Strategy and tactics are not interchangeable terms. As you probably know, your strategy is your answer to the big question ‘what are you trying to accomplish?’ It relates to your vision for your business and your long-term goal. Tactics relate the smaller scale operations which achieve your objectives along the route to that goal.
Perhaps routes towards your goal would be more accurate. The world is complex and constantly changing. Whilst your long-term strategy needs to remain fixed, there may be various means of getting there and you may have to adapt your tactics accordingly.
If your goal is to provide poached eggs for breakfast, the strategy of poaching needs to remain unchanged. You can’t start frying or scrambling. However, the day-to-day tactics employed may vary. You might try adding vinegar to the water, creating a vortex in the water to crack the eggs into or invest in a specialist poaching pan.
To employ a more relevant example, you may well have a sound social media strategy in place. Perhaps you are using Twitter and LinkedIn to connect with potential clients and uploading content designed to draw them towards your website.
By making changes and experimenting with new methods (in this case perhaps altering the frequency of posts, the timing of posts or the key words and hashtags used) you are adapting the tactics within the strategy. Switching to directly selling your product or service through Facebook would be an entirely new strategy – a ‘back to the drawing board’ type situation.
Strategies should be fixed and tactics should be flexible. In reverse, this can spell disaster – a business with a fluid strategy is one with no sense of direction and a business with fixed tactics is unimaginative and constrained. Assuming you have your strategy and tactics in the right order, you also need to ensure that your business is structured to accommodate their different characteristics.
Anything aspects of your business structure which relate to your strategy need to be appropriately fixed or formal. Formal structures are laid out methods of operating and conducting business both internally and externally. They define the relationships between yourself, your staff and your clients and should clearly address the goal you are trying to achieve.
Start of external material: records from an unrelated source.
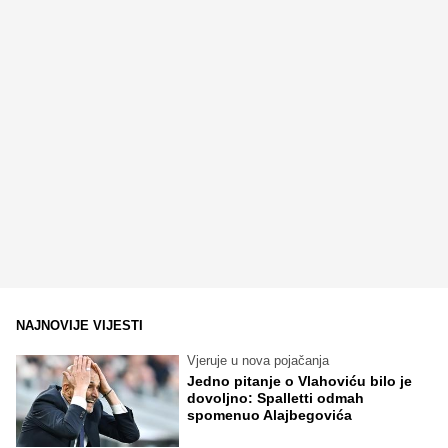
NAJNOVIJE VIJESTI
Vjeruje u nova pojačanja
Jedno pitanje o Vlahoviću bilo je
dovoljno: Spalletti odmah
spomenuo Alajbegovića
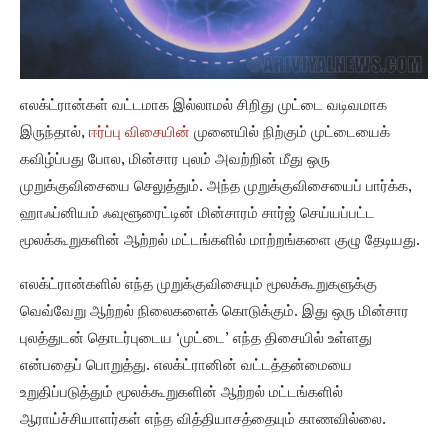
எலக்ட்ரான்கள் வட்டமாக இல்லாமல் சிறிது முட்டை வடிவமாக
இருந்தால்,
ஈர்ப்பு விசையின்
முனையில் நிற்கும் முட்டையைக்
கவிழ்ப்பது போல, மின்சார புலம் அவற்றின் மீது ஒரு
முறுக்குவிசையை செலுத்தும். அந்த முறுக்குவிசையைப் பார்க்க,
ஹாஃப்னியம் ஃவுளூரைட்டின் மின்சாரம் சார்ஜ் செய்யப்பட்ட
மூலக்கூறுகளின் ஆற்றல் மட்டங்களில் மாற்றங்களை குழு தேடியது.
எலக்ட்ரான்களில் எந்த முறுக்குவிசையும் மூலக்கூறுகளுக்கு
வெவ்வேறு ஆற்றல் நிலைகளைக் கொடுக்கும். இது ஒரு மின்சார
புலத்துடன் தொடர்புடைய ‘முட்டை’ எந்த திசையில் உள்ளது
என்பதைப் பொறுத்து. எலக்ட்ரானின் வட்டத்தன்மையை
உறுதிப்படுத்தும் மூலக்கூறுகளின் ஆற்றல் மட்டங்களில்
ஆராய்ச்சியாளர்கள் எந்த வித்தியாசத்தையும் காணவில்லை.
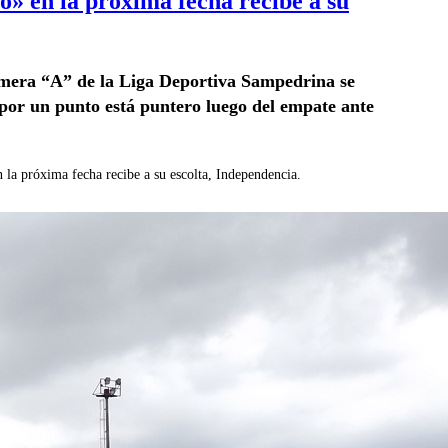
o» en la próxima fecha recibe a su
rimera “A” de la Liga Deportiva Sampedrina se
o por un punto está puntero luego del empate ante
 la próxima fecha recibe a su escolta, Independencia.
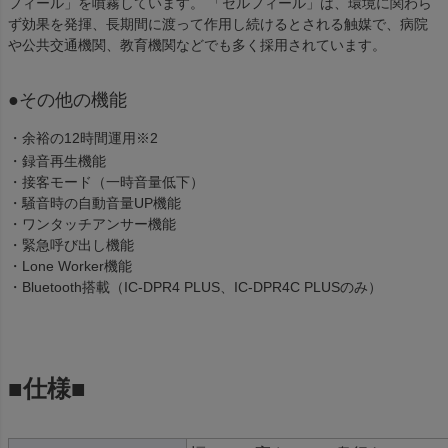
フィール」を噴霧しています。 「セルフィール」は、環境に関わら
ず効果を発揮、長期間に渡って作用し続けるとされる触媒で、病院
や公共交通機関、教育機関などでも多く採用されています。
●その他の機能
・余裕の12時間運用※2
・録音再生機能
・接客モード（一時音量低下）
・騒音時の自動音量UP機能
・ワンタッチアンサー機能
・緊急呼び出し機能
・Lone Worker機能
・Bluetooth搭載（IC-DPR4 PLUS、IC-DPR4C PLUSのみ）
■仕様■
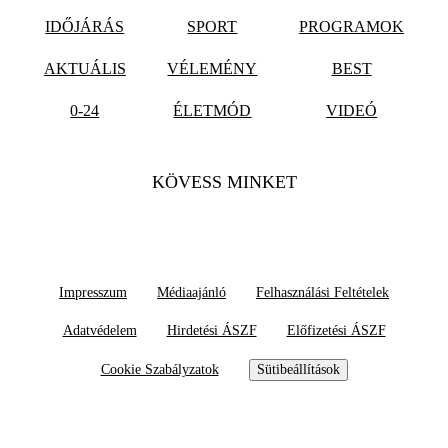
IDŐJÁRÁS
SPORT
PROGRAMOK
AKTUÁLIS
VÉLEMÉNY
BEST
0-24
ÉLETMÓD
VIDEÓ
KÖVESS MINKET
Impresszum
Médiaajánló
Felhasználási Feltételek
Adatvédelem
Hirdetési ÁSZF
Előfizetési ÁSZF
Cookie Szabályzatok
Sütibeállítások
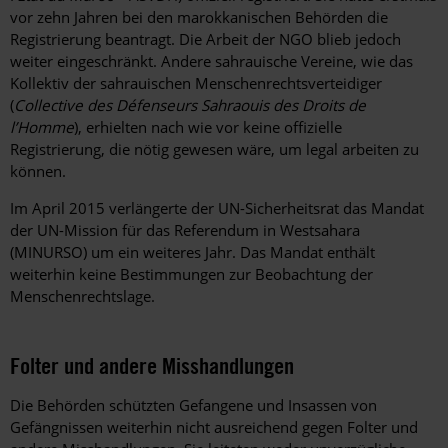
vor zehn Jahren bei den marokkanischen Behörden die
Registrierung beantragt. Die Arbeit der NGO blieb jedoch
weiter eingeschränkt. Andere sahrauische Vereine, wie das
Kollektiv der sahrauischen Menschenrechtsverteidiger
(
Collective des Défenseurs Sahraouis des Droits de
l’Homme
), erhielten nach wie vor keine offizielle
Registrierung, die nötig gewesen wäre, um legal arbeiten zu
können.
Im April 2015 verlängerte der UN-Sicherheitsrat das Mandat
der UN-Mission für das Referendum in Westsahara
(MINURSO) um ein weiteres Jahr. Das Mandat enthält
weiterhin keine Bestimmungen zur Beobachtung der
Menschenrechtslage.
Folter und andere Misshandlungen
Die Behörden schützten Gefangene und Insassen von
Gefängnissen weiterhin nicht ausreichend gegen Folter und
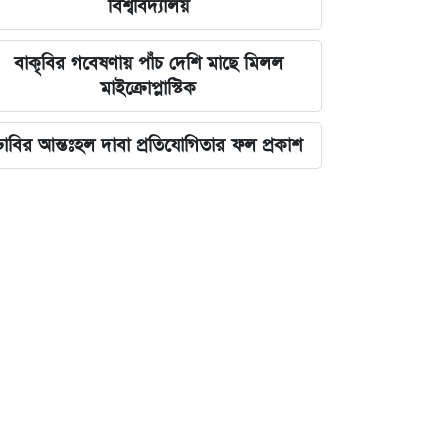
বিশ্ববিদ্যালয়
বাকৃবির গবেষণায় পাঁচ দেশি মাছে মিলল
মাইক্রোপ্লাস্টিক
ঢাবির আন্তঃহল দাবা প্রতিযোগিতার ফল প্রকাশ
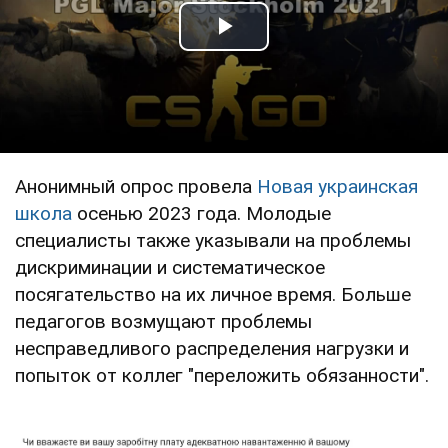
Play Video
Анонимный опрос провела
Новая украинская
школа
осенью 2023 года. Молодые
специалисты также указывали на проблемы
дискриминации и систематическое
посягательство на их личное время. Больше
педагогов возмущают проблемы
несправедливого распределения нагрузки и
попыток от коллег "переложить обязанности".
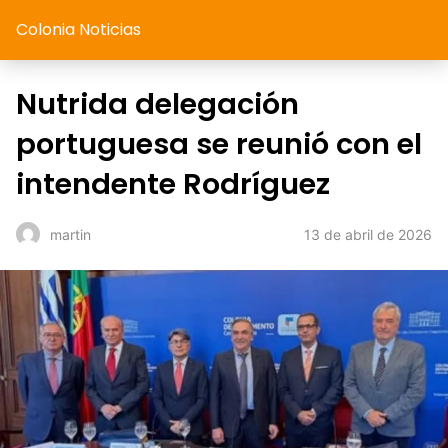
Colonia Noticias
Nutrida delegación
portuguesa se reunió con el
intendente Rodríguez
13 de abril de 2026
martin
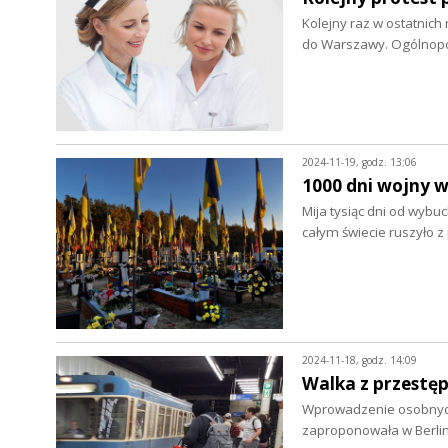
Kolejny raz w ostatnich
do Warszawy. Ogólnop
2024-11-19, godz. 13:06
1000 dni wojny w
Mija tysiąc dni od wybu
całym świecie ruszyło
2024-11-18, godz. 14:09
Walka z przestę
Wprowadzenie osobnych 
zaproponowała w Berlini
As tactics can be changed and adapted, a more flexible structure needs to be in place for relevant areas of your business. Flexible structures, by their very nature develop over time. New ways of doing things are tried out and new tactics formulated to take advantage of new technology.
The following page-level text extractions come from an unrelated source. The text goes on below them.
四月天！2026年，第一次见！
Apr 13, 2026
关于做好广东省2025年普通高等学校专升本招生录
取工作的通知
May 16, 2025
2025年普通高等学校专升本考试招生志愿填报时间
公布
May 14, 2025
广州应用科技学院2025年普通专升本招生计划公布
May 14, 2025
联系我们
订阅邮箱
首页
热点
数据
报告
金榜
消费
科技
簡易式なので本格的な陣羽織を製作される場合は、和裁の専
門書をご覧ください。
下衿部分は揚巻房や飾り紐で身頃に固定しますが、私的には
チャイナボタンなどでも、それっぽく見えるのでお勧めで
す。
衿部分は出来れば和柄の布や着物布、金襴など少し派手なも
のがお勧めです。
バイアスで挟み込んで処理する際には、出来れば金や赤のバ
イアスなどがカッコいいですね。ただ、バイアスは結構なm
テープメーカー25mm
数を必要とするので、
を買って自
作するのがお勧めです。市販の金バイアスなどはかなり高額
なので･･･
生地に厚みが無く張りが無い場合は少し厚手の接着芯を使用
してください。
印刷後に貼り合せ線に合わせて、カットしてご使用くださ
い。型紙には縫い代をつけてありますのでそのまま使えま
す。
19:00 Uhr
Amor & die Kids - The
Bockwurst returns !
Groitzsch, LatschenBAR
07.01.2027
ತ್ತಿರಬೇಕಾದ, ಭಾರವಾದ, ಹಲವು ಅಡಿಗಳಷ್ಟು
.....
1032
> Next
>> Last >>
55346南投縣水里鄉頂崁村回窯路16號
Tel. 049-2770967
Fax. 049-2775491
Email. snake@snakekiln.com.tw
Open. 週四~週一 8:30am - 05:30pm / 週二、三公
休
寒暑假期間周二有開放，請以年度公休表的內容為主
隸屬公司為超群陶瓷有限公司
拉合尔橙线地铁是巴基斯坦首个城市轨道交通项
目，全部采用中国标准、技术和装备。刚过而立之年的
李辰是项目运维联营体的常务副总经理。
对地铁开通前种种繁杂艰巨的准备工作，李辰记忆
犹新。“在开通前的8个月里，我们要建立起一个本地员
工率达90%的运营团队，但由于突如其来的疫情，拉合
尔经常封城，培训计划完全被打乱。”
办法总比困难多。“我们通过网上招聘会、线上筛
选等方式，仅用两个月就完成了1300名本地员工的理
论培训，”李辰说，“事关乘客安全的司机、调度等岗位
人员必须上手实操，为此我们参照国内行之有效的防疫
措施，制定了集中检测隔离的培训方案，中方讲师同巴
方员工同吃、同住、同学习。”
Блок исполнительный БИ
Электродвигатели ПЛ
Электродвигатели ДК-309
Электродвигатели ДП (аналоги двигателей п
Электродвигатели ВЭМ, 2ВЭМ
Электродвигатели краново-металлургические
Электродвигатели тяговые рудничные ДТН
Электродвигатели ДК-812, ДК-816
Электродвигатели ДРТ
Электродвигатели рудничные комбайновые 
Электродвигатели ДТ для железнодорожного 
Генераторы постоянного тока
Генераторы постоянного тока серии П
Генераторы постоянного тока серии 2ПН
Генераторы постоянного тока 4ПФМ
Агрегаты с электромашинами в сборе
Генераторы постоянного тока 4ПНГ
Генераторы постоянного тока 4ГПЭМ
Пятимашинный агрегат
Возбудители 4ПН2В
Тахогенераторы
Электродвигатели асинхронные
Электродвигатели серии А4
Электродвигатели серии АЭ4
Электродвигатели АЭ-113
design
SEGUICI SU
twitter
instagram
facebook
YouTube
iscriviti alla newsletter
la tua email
If connecting with people is central to your business, direct human contact may be a key aspect of fixed company strategy. Perhaps research and surveys have suggested that your target clients feel more comfortable, relaxed and engaged when conversing with a flesh and blood human and you feel you can offer a better service when able to assess a client’s reactions whilst in their physical presence.
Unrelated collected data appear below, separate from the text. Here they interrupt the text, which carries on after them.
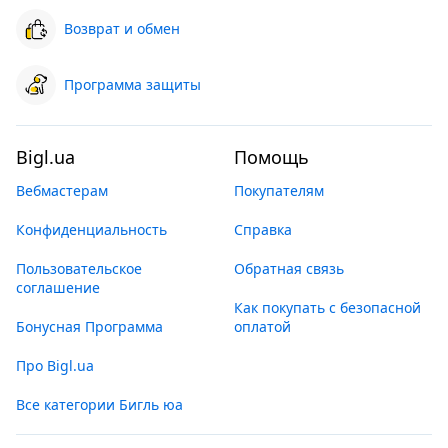
Возврат и обмен
Программа защиты
Bigl.ua
Помощь
Вебмастерам
Покупателям
Конфиденциальность
Справка
Пользовательское
Обратная связь
соглашение
Как покупать с безопасной
Бонусная Программа
оплатой
Про Bigl.ua
Все категории Бигль юа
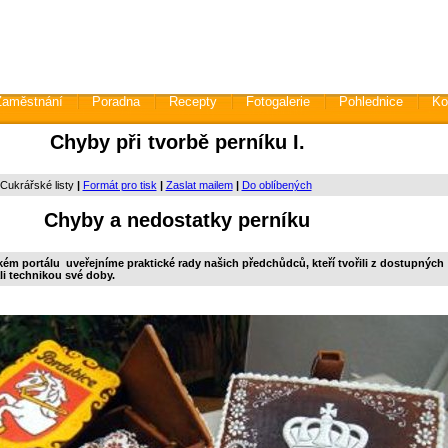
Zaměstnání
Poradna
Recepty
Fotogalerie
Pohlednice
Ko
Chyby při tvorbě perníku I.
 Cukrářské listy
|
Formát pro tisk
|
Zaslat mailem
|
Do oblíbených
Chyby a nedostatky perníku
ém portálu uveřejníme praktické rady našich předchůdců, kteří tvořili z dostupných
li technikou své doby.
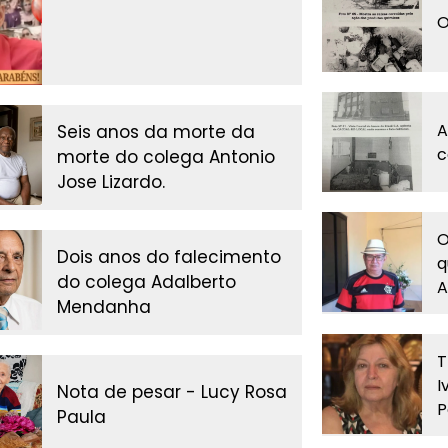
O
A
Seis anos da morte da
c
morte do colega Antonio
Jose Lizardo.
O
Dois anos do falecimento
q
do colega Adalberto
A
Mendanha
T
I
Nota de pesar - Lucy Rosa
P
Paula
Rather than Skype sessions or conference calls, you want to ensure that meetings with clients are always conducted in the real world. Whilst no employee should deviate from this strategy, the tactics might vary. Depending on the client, this meeting might take place in an office, a meeting room or a coffee shop. The freedom to adapt this is critical as a client might not be equally comfortable in all three locations.
What are you doing? Meeting with people to assess and address their business needs. How are you doing it? The tactics will vary, depending on the individual. Strategic and tactical planning is essential in building a road map for your business. Creating the correct structure for strategic and tactical operations provides you with the vehicle to travel.